地球温暖化防止京都会議(COP3)とは、1997年に開催され、先進国に温室効果ガスの排出削減目標を義務付けた「京都議定書」を採択した国際会議です。二酸化炭素(CO2)排出量の多くを占める運輸・物流業界において、環境に配慮した「グリーンロジスティクス」への転換を本格化させる歴史的な契機となりました。
この会議での合意により、日本は温室効果ガス削減目標を課され、物流部門でも抜本的な環境対策が急務となりました。具体的には、トラック輸送から鉄道や船舶へと切り替える「モーダルシフト」の推進や、エコドライブの普及、低公害車の導入といった取り組みが加速しました。メリットとしては、荷主企業と物流事業者が一体となった共同配送などの効率化が進み、業界の社会的価値が高まった点が挙げられます。一方でデメリットとしては、排ガス規制適合車やハイブリッド車等の導入に伴う車両調達コストの増加や、管理運用の手間の発生など、特に中小の物流事業者にとって財務的・オペレーション的な負担が増大した点が挙げられます。

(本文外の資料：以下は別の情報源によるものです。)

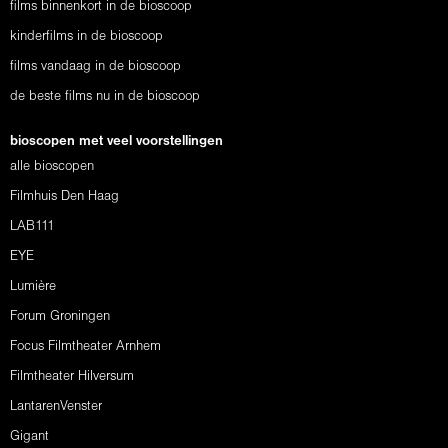
films binnenkort in de bioscoop
kinderfilms in de bioscoop
films vandaag in de bioscoop
de beste films nu in de bioscoop
bioscopen met veel voorstellingen
alle bioscopen
Filmhuis Den Haag
LAB111
EYE
Lumière
Forum Groningen
Focus Filmtheater Arnhem
Filmtheater Hilversum
LantarenVenster
Gigant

京都会議を起点とする脱炭素の流れは「物流GX(グリーントランスフォーメーション)」へと進化しています。2024年問題によるドライバー不足に対応するため、AIを用いたルート最適化や共同配送の強化、EV(電気自動車)トラックの導入といった物流DXと自動化技術が急速に普及しています。これにより、輸送効率の最大化とCO2削減を同時に実現する、持続可能なグリーンサプライチェーンの構築が業界の最重要課題となっています。